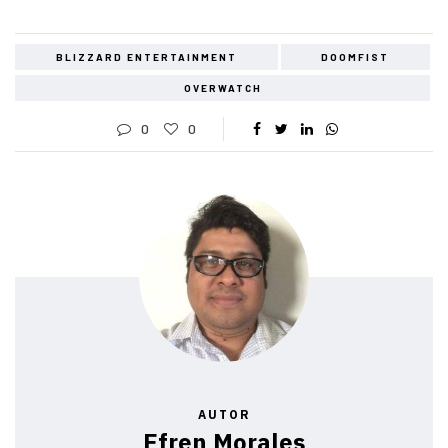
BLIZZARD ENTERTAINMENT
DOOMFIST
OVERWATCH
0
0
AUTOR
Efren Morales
==
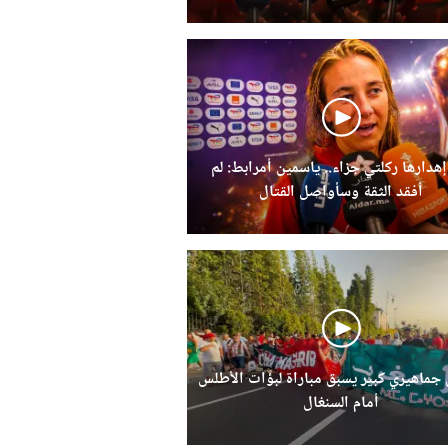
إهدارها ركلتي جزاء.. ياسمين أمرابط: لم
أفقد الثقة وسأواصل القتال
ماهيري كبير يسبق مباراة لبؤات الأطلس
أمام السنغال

REQUIREMENT: From the records above, print only the lines between the one holding "BLIZZARD ENTERTAINMENT" and the one holding "Efren Morales", inclusive, exactly as they stand.

EXPECTED OUTPUT:
BLIZZARD ENTERTAINMENT
DOOMFIST
OVERWATCH
0
0
AUTOR
Efren Morales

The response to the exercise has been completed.